The scandal of “capitalism” is that, economically, it seems to work. An economic system that encourages men to look after number one, has managed, in spite of itself, to produce a surplus of goods. That these goods are not always distributed justly is another question—and it is the one that concerns the Holy Father--but the surplus is created. One problem, for a Christian, is that an economic system that encourages men to look after number one is quite likely to encourage behaviors that can prevent people from going to Heaven. And the related conundrum for the Church is: an economic system that is quite likely to prevent at least some people from going to Heaven also seems to be the best available means for enacting the “preferential option for the poor”—if by that is meant moving the poor out of material poverty. Before you can give to the poor, you need to have something to give. Despite what the Holy Father wrote, the argument that a “capitalist” economy produces more and better goods than a “socialist” economy seems to me to be empirically verifiable. “Capitalism” although with the enormous glaring flaw just described, seems to work, economically, while “Socialism,” beautifully moral in principle, does not. There is also no evidence that socialism, theoretically moral though it may be, produces more morally upright people. To believe so, to paraphrase the Holy Father, would require “a crude and naïve trust in the goodness of those wielding economic (read: political) power and in the sacralized workings of the prevailing economic (read: political) system.” The crimes of socialist regimes when in power: the U.S.S.R., China, the Third Reich, Cambodia are to well known to need repeating.

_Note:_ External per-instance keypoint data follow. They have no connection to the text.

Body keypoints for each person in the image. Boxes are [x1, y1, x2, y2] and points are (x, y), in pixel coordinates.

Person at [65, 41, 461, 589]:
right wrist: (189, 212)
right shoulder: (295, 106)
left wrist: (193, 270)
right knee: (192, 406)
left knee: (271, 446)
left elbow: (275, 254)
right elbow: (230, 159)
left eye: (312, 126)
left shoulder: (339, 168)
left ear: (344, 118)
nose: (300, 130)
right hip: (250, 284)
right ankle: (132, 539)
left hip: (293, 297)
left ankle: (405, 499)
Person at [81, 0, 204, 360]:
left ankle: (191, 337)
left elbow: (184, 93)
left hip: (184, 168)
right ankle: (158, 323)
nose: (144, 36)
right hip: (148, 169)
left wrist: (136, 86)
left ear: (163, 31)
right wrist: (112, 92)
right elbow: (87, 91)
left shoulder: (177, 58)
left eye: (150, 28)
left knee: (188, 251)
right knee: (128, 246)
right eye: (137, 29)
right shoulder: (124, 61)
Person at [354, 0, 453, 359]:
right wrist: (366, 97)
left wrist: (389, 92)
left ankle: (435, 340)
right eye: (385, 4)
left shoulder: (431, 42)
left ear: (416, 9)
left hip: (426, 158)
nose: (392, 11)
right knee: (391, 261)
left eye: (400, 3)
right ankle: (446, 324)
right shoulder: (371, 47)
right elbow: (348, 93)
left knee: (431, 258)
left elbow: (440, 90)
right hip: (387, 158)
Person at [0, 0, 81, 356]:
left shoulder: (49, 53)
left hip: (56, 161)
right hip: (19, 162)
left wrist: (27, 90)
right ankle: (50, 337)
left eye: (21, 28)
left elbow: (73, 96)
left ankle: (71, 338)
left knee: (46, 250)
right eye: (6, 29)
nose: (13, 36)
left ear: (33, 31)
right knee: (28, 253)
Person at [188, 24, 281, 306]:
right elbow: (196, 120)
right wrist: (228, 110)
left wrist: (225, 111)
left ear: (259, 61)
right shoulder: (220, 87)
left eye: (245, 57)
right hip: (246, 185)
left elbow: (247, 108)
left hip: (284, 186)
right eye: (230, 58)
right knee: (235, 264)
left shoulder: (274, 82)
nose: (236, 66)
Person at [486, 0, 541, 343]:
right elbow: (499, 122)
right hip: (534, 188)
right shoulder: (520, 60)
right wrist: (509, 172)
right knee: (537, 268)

Towards the beginning of his essay on Charles Dickens, George Orwell writes “…Nadezhda Krupskaya, in her little book on Lenin, relates that towards the end of his life Lenin went to see a dramatized version of The Cricket on the Hearth, and found Dickens's 'middle-class sentimentality' so intolerable that he walked out in the middle of a scene.” A little further on, Orwell gives a hint as to why a man like Lenin would find Dickens intolerable “The truth is that Dickens's criticism of society is almost exclusively moral. Hence the utter lack of any constructive suggestion anywhere in his work. He attacks the law, parliamentary government, the educational system and so forth, without ever clearly suggesting what he would put in their places…There is no clear sign that he wants the existing order to be overthrown, or that he believes it would make very much difference if it WERE overthrown. For in reality his target is not so much society as 'human nature'. It would be difficult to point anywhere in his books to a passage suggesting that the economic system is wrong AS A SYSTEM. Nowhere, for instance, does he make any attack on private enterprise or private property… His whole 'message' is one that at first glance looks like an enormous platitude: If men would behave decently the world would be decent.” Emphases in the original.

Pages later, after describing the horrors of industrial age England, Orwell writes that there is always a new tyrant waiting to take over from the old tyrant, and comes to the conclusion “The central problem–how to prevent power from being abused–remains unsolved. Dickens, who had not the vision to see that private property is an obstructive nuisance, had the vision to see that. 'If men would behave decently the world would be decent' is not such a platitude as it sounds.’” Emphasis added.

So we’re back to where we started, where Plato started where Juvenal started: How do we get men to behave decently without exchanging one set of fetters for another, fetters more permanent because claiming justification and the right to use force from the will of the people. There is not a systemic solution to this, not a capitalist solution, not a socialist solution, because it is a problem at the level of the person. Engaging that problem, the problem of you and me, is exactly the job of the Church.